* start *

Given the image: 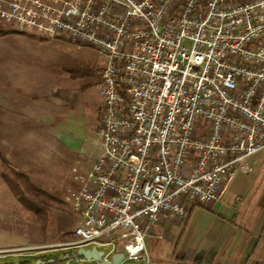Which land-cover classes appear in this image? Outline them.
I'll return each mask as SVG.
<instances>
[{
	"label": "built area",
	"instance_id": "1",
	"mask_svg": "<svg viewBox=\"0 0 264 264\" xmlns=\"http://www.w3.org/2000/svg\"><path fill=\"white\" fill-rule=\"evenodd\" d=\"M0 24L86 48L102 70L97 136L63 189L76 222L50 251L95 243L111 247L105 260L120 250L149 261L155 227L220 202L253 171L264 150V0H0Z\"/></svg>",
	"mask_w": 264,
	"mask_h": 264
},
{
	"label": "crops",
	"instance_id": "2",
	"mask_svg": "<svg viewBox=\"0 0 264 264\" xmlns=\"http://www.w3.org/2000/svg\"><path fill=\"white\" fill-rule=\"evenodd\" d=\"M80 49L84 50L18 34L0 36V204L21 206L2 177L3 159L25 173L36 188L64 199V185L78 152L95 137L97 127L91 118L95 119V109L84 92L89 87L95 89L101 67L95 64L98 79L94 84L84 83L83 77L74 78L65 70L85 67L76 56ZM100 118L101 110L96 115L97 121ZM226 193L220 202L207 207L217 208L211 222L200 228L193 217L195 209L180 223L163 221L146 239L149 261L126 259L121 264H264V207L248 213L246 195L236 194L232 201H226ZM238 199L241 203L235 211ZM0 230L10 234L15 249L32 248L15 252L19 258L34 262L56 259L48 255L52 250L44 247L47 244H30L25 235L3 227ZM55 252L63 256L69 253Z\"/></svg>",
	"mask_w": 264,
	"mask_h": 264
},
{
	"label": "rangeland",
	"instance_id": "3",
	"mask_svg": "<svg viewBox=\"0 0 264 264\" xmlns=\"http://www.w3.org/2000/svg\"><path fill=\"white\" fill-rule=\"evenodd\" d=\"M0 26H1L0 30L4 31L2 29H5L6 26L3 24H0ZM9 34H16V33L8 30L7 35ZM0 36H6V35H0ZM32 36L34 37H31V36H25V37L35 39V40L41 39L43 41L48 42V40L40 36H36V35H32ZM80 51L82 52L78 54L72 51L73 52L72 54L74 56L76 54V56L81 57L82 63L84 64L86 68L92 67V69L95 70L96 63L91 59L92 55L89 54L86 48H84V50L80 49ZM66 69L68 68H65V70ZM93 75L94 77H85V78L83 77V82L84 83L88 82L91 84L96 83L98 76L96 75V72H94ZM84 96H85V99H87V101L91 103L93 108L95 109V119L93 115L91 118H92V121H95V127L97 125L96 132H95V137H96L97 131H98V122H99L96 119V115L98 112L100 113V110H101L100 95L96 89L89 87V89L85 90ZM249 164L253 167V171L250 173L248 172H238L237 173L236 178L233 180V182L229 186L228 191H226L227 193L225 196V200L232 201L236 194H241L243 196L246 195L247 196L246 201L248 204L247 212L252 213V212H257L259 209H263L264 207V150L256 154L255 156H253L249 160ZM61 199H63V197ZM239 210L241 211V209ZM214 213H217V208H215L214 210H211L207 207H197L195 208L193 212V217H194V220L197 221L198 224L200 225V228H202L204 223L207 224L212 221L211 220L212 216L213 215L215 216ZM74 225L70 229V231L74 228ZM0 227L14 231L18 234L27 236L28 243L30 244H44V243L49 244V245L54 244L57 241V237L63 233V232L56 233L55 229L53 228L50 222L42 221L34 213L23 208L22 205L20 206V208H18V207H15L7 203L0 204ZM68 236L69 235H67V237ZM14 246L15 245H14L13 240L11 239L10 234L5 230L4 231L0 230V251H4L6 249L8 250L15 249ZM96 246L97 244L94 243L92 245L87 246V249H91ZM98 247L101 251H106V252H108V250L111 249V247H106V246L105 247L98 246ZM48 255L51 256L52 258L63 257V253L55 252V251H51V253H49ZM9 262H13V263L16 262L18 264H26V263L35 264L36 263L34 262L32 258L22 259L16 256L12 252H10V254L0 253V264H8ZM58 264H65V262H61ZM77 264H98V263H96L95 261H87V260L80 259Z\"/></svg>",
	"mask_w": 264,
	"mask_h": 264
},
{
	"label": "trees",
	"instance_id": "4",
	"mask_svg": "<svg viewBox=\"0 0 264 264\" xmlns=\"http://www.w3.org/2000/svg\"><path fill=\"white\" fill-rule=\"evenodd\" d=\"M2 30L4 31L0 30V35L8 34V30ZM39 41L46 42L41 39ZM66 71L71 73L74 78L93 75L95 72V70L86 67L83 69H66ZM3 166L2 177L22 207L34 213L42 221L50 222L56 233L63 232L57 239H63L68 235L76 221V215L65 200L55 198L36 188L25 173L15 170L4 159ZM47 264L51 263L48 261Z\"/></svg>",
	"mask_w": 264,
	"mask_h": 264
},
{
	"label": "water",
	"instance_id": "5",
	"mask_svg": "<svg viewBox=\"0 0 264 264\" xmlns=\"http://www.w3.org/2000/svg\"><path fill=\"white\" fill-rule=\"evenodd\" d=\"M103 256H104V252L98 250L97 247H93L91 249L80 248L77 252L72 251L70 253L65 254L63 257L52 259L49 262L51 264H55V263L66 262L70 259H73L75 261L74 264H77L80 259H83L87 261H97L106 264H121L123 261L126 260L125 255L123 253H116L112 255L110 260H105ZM35 264H47V262L39 260Z\"/></svg>",
	"mask_w": 264,
	"mask_h": 264
},
{
	"label": "flooded vegetation",
	"instance_id": "6",
	"mask_svg": "<svg viewBox=\"0 0 264 264\" xmlns=\"http://www.w3.org/2000/svg\"><path fill=\"white\" fill-rule=\"evenodd\" d=\"M70 260H73V259H70ZM69 261V260H68Z\"/></svg>",
	"mask_w": 264,
	"mask_h": 264
}]
</instances>
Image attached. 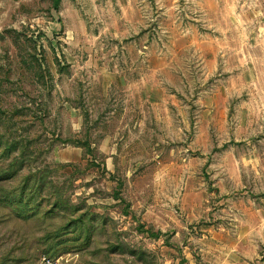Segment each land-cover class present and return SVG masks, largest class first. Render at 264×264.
<instances>
[{
	"label": "rangeland",
	"instance_id": "obj_1",
	"mask_svg": "<svg viewBox=\"0 0 264 264\" xmlns=\"http://www.w3.org/2000/svg\"><path fill=\"white\" fill-rule=\"evenodd\" d=\"M0 264H264V0H0Z\"/></svg>",
	"mask_w": 264,
	"mask_h": 264
},
{
	"label": "trees",
	"instance_id": "obj_2",
	"mask_svg": "<svg viewBox=\"0 0 264 264\" xmlns=\"http://www.w3.org/2000/svg\"><path fill=\"white\" fill-rule=\"evenodd\" d=\"M58 0H54V5L57 3Z\"/></svg>",
	"mask_w": 264,
	"mask_h": 264
}]
</instances>
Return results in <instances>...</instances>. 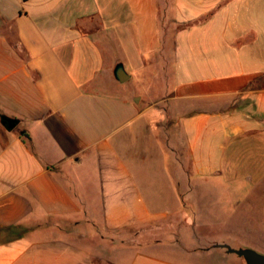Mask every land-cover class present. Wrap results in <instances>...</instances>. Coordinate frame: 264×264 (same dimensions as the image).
Wrapping results in <instances>:
<instances>
[{
  "label": "crops",
  "instance_id": "crops-1",
  "mask_svg": "<svg viewBox=\"0 0 264 264\" xmlns=\"http://www.w3.org/2000/svg\"><path fill=\"white\" fill-rule=\"evenodd\" d=\"M261 137L264 0H0V264H247L192 201Z\"/></svg>",
  "mask_w": 264,
  "mask_h": 264
},
{
  "label": "rangeland",
  "instance_id": "rangeland-1",
  "mask_svg": "<svg viewBox=\"0 0 264 264\" xmlns=\"http://www.w3.org/2000/svg\"><path fill=\"white\" fill-rule=\"evenodd\" d=\"M126 69L132 76L120 84L125 91L135 92L134 97L149 88L144 81L160 77L159 71L135 72L130 64ZM148 73L155 77L147 76ZM196 185L204 194L202 199L192 201L195 242L199 246L228 243L235 248H253L264 254V137L250 143L246 139L235 145L227 154L224 176ZM162 224L165 231H155L153 223L144 228L142 238L151 240L155 235L168 238L171 222ZM217 249L223 253L227 251L223 247ZM231 255L244 259L235 253Z\"/></svg>",
  "mask_w": 264,
  "mask_h": 264
},
{
  "label": "water",
  "instance_id": "water-1",
  "mask_svg": "<svg viewBox=\"0 0 264 264\" xmlns=\"http://www.w3.org/2000/svg\"><path fill=\"white\" fill-rule=\"evenodd\" d=\"M114 74L121 82L126 81L130 77L122 62L116 65ZM218 246L226 248L229 253H235L243 257L247 264H264V254L253 248H235L228 243L218 244Z\"/></svg>",
  "mask_w": 264,
  "mask_h": 264
}]
</instances>
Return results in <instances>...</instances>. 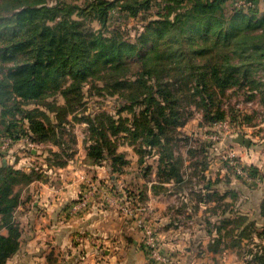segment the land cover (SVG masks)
<instances>
[{
    "label": "trees",
    "instance_id": "obj_1",
    "mask_svg": "<svg viewBox=\"0 0 264 264\" xmlns=\"http://www.w3.org/2000/svg\"><path fill=\"white\" fill-rule=\"evenodd\" d=\"M51 1L0 0V136L48 145L47 168H63L78 152L73 125L86 124L87 163H106L113 174L123 173L130 160L119 147L130 140L139 163L151 155L158 158L154 192L174 182L177 188L191 189L198 202L194 210L202 202L220 206L227 194L213 190L205 175L209 163L204 161L198 170L196 162L185 173V160L175 147L191 115L186 107L203 110L204 119L213 124L226 117L221 97L227 89L246 90V99L263 92L262 77L257 76L264 67V15L256 0H247L253 6L242 8L231 0H161L157 17L133 41L108 28L114 2ZM154 1L123 0L121 7L138 16L150 11ZM90 22L99 23L100 29ZM91 77L111 95H119L117 116L104 110L83 112V87ZM30 105L34 107L28 109ZM125 111L129 115L123 116ZM0 154V264H7L20 247L15 212L22 191L35 181L48 182L49 175L44 167L29 172L17 168ZM229 208L224 204L216 216L220 223L214 224V250L229 235H234L233 246H241L256 234L248 215ZM259 215L264 219V199ZM229 225L234 227L222 235ZM256 235L263 240L264 227ZM255 245L259 249L251 253V264H264V245Z\"/></svg>",
    "mask_w": 264,
    "mask_h": 264
},
{
    "label": "crops",
    "instance_id": "obj_2",
    "mask_svg": "<svg viewBox=\"0 0 264 264\" xmlns=\"http://www.w3.org/2000/svg\"><path fill=\"white\" fill-rule=\"evenodd\" d=\"M255 5L260 15H264V0H256ZM38 155L32 152L29 160L22 157L7 161L29 172L35 167L32 160L40 158ZM86 159L85 150L76 152L63 168H47L46 162L43 167L48 169L49 181H35L24 187L21 204L15 212L20 225V247L7 264H154L138 226L140 217L154 226L161 247L174 257L176 264H235L231 257H235L234 249L238 246L223 240L218 250L211 247L218 238L214 224L219 219L210 215L216 202H202L196 211L198 202L188 195L183 214L177 212L175 183H164L165 190L154 192L152 186L159 182L157 171L151 170L153 178L143 180L144 185L136 190L145 196L141 207L146 208L140 209L137 215L136 202L133 203L131 207L137 218L133 219L124 210L129 207L125 202L129 197L123 190L128 169L122 175L113 174L108 164L91 165ZM128 159L129 166L136 164ZM2 163L0 156V166ZM223 172L219 169L215 176L209 168L205 172L213 184L218 178L213 190L220 195L227 194L220 205L228 204L229 194H237L234 186L221 184ZM89 190L93 193L89 195L87 207L72 211V206L81 202ZM1 233L7 235V230ZM254 239L257 238L253 236V243Z\"/></svg>",
    "mask_w": 264,
    "mask_h": 264
},
{
    "label": "rangeland",
    "instance_id": "obj_3",
    "mask_svg": "<svg viewBox=\"0 0 264 264\" xmlns=\"http://www.w3.org/2000/svg\"><path fill=\"white\" fill-rule=\"evenodd\" d=\"M58 1L63 0H52L51 3H57ZM66 1L73 2L74 0ZM84 1L85 0H75L74 2L83 4ZM109 1L114 2V6L110 10L108 28L120 31L123 38H128L132 41L143 31L147 21L157 17L156 12L160 11L163 6V1L159 0L156 2L155 0L153 2V8L150 11L142 12L138 16H131L129 13L122 10L121 5L123 0ZM235 1L236 0H231V5L235 3ZM229 7H231L230 4ZM89 25L97 30L100 29V25L97 22H90ZM263 68L264 67L259 69L257 77L260 75V77H262L261 81L264 83ZM245 91L246 90L238 86L226 90V95L221 97L222 108L226 113V117L213 124H210L204 119L203 110L198 109L194 105L186 107L185 109L189 110L188 112L191 115H188L190 116L189 119L180 129L179 141L176 144L175 150L177 155L180 157L182 156L185 160V173H191L193 168H195L196 162H200L197 169H201L200 165L203 164L204 161L209 163V169L213 176H215V173L219 169L224 171L225 177L221 179L223 181L221 184L223 186L229 184L230 186H234L237 190V196L228 193L227 203L231 206L228 211L247 214L250 218L249 222L255 223L253 230L257 234V232H261L264 227V219L259 215L260 205L264 199V90L263 92H256L252 99H246L245 95L248 94H246ZM83 93V112L85 114L104 110L117 116L122 104L121 98L119 95H111L109 90L104 89L103 82L91 77L89 81L84 84ZM53 99L54 98H49L50 101ZM58 101L64 103L62 97H58ZM33 107V105H30L27 108L32 109ZM82 113H79L80 116H82ZM122 115L127 116L129 114L125 111L122 112ZM225 123H228V128L224 127ZM72 128V132L77 140L74 148L76 151L84 152L86 150L84 140L87 137V126L86 124L75 123ZM239 134H244L251 140V145L249 147L233 142V139ZM5 137L7 136H0V153H2L9 162L10 159L15 161V159H21L22 157L29 160L32 158V152H35L39 154L38 157L40 158L36 160L31 159L32 165H35V167L44 166L49 150L48 145L33 143L28 138L24 137L16 142L13 141L8 147L4 148L2 146V139ZM123 141L124 140H121L120 143ZM29 142L35 145H29ZM130 143V140L127 143L123 142L119 147L121 152H125L127 157L130 158L132 162L134 161L136 163L135 165L132 164L126 167L128 172L126 173L127 178L123 182V190H125V196L130 198L125 202H128L127 204H129L128 206L131 211L133 213L137 211L138 215L139 210L146 207H141V203H144L145 196L141 192H136V190L141 189L142 185H144L143 180L153 178L150 172L151 170L157 171L158 158L155 155H151L146 158L143 164H140L139 156ZM52 148L57 149L55 146H52ZM231 149L236 153L235 158L237 159L238 165L243 167L244 170L250 174V180L237 174L236 170L230 165V160L226 157L228 156V151ZM122 174L123 173H120L119 175ZM217 180L218 178H216L215 185L218 184ZM198 181L199 179L197 178L196 183ZM211 181L213 180L211 179ZM204 183H206V181L203 179L200 180V185H204ZM175 193L177 194L175 196V204H177L176 211L183 214L184 208L187 205L185 202L186 198L191 196L193 199L194 196L192 197V194H190L189 189L186 187L181 189L176 188ZM135 202L136 204L134 206L136 207V211L131 207ZM123 205H125V203ZM223 210L224 202H222L220 206L216 204L211 209L210 215H220ZM130 216L133 219H137L134 214ZM233 227L234 225H229L226 230H223L222 235L226 234L225 231ZM256 234L254 233L253 235L254 238H257L256 240L254 239L255 243L264 245V239L258 240ZM229 241L230 243L232 242L231 244H235V242H233L234 235H229L226 238L225 242L229 243ZM255 243L245 239L241 246L238 245V247H236L237 249H234L236 255L235 257H231V259L235 264H251V253L259 249L258 245H255Z\"/></svg>",
    "mask_w": 264,
    "mask_h": 264
},
{
    "label": "built area",
    "instance_id": "obj_4",
    "mask_svg": "<svg viewBox=\"0 0 264 264\" xmlns=\"http://www.w3.org/2000/svg\"><path fill=\"white\" fill-rule=\"evenodd\" d=\"M235 6L238 8L253 6V2L247 0H236ZM224 127L228 128L229 127L228 123H225ZM11 143H13L12 138L5 137L2 139V146L4 148L8 147ZM29 145H35V144L29 142ZM227 154L228 156L226 158L227 159L229 158L230 160L229 163L236 170L237 174L242 175V177H245L246 179L250 180L251 179V177L249 176L250 174H248L243 167L238 165L237 159L235 158L236 153L234 152V150L231 149L230 151H228ZM92 193L93 190H89L88 193L84 195L81 202L72 206V211H77L86 208L89 201V195ZM124 210L129 215H133V212L129 207H124ZM137 221H138V226L142 229L144 233L145 245L147 247L151 261L154 264H176L174 257L161 247L154 226L147 219L142 217L138 218Z\"/></svg>",
    "mask_w": 264,
    "mask_h": 264
},
{
    "label": "water",
    "instance_id": "obj_5",
    "mask_svg": "<svg viewBox=\"0 0 264 264\" xmlns=\"http://www.w3.org/2000/svg\"><path fill=\"white\" fill-rule=\"evenodd\" d=\"M233 142L246 147L251 145V140L248 139L244 134H239L233 139Z\"/></svg>",
    "mask_w": 264,
    "mask_h": 264
}]
</instances>
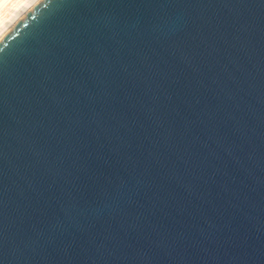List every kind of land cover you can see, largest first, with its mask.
I'll return each instance as SVG.
<instances>
[{
	"label": "water",
	"instance_id": "water-1",
	"mask_svg": "<svg viewBox=\"0 0 264 264\" xmlns=\"http://www.w3.org/2000/svg\"><path fill=\"white\" fill-rule=\"evenodd\" d=\"M0 264H264V0H39L16 21Z\"/></svg>",
	"mask_w": 264,
	"mask_h": 264
},
{
	"label": "bare ground",
	"instance_id": "bare-ground-1",
	"mask_svg": "<svg viewBox=\"0 0 264 264\" xmlns=\"http://www.w3.org/2000/svg\"><path fill=\"white\" fill-rule=\"evenodd\" d=\"M39 0H0V39Z\"/></svg>",
	"mask_w": 264,
	"mask_h": 264
}]
</instances>
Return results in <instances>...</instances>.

* end *

Collect every line in the records that contains the string "crops". Copy each of those lines in full.

FINAL RESULT:
	"label": "crops",
  "label": "crops",
  "instance_id": "crops-1",
    "label": "crops",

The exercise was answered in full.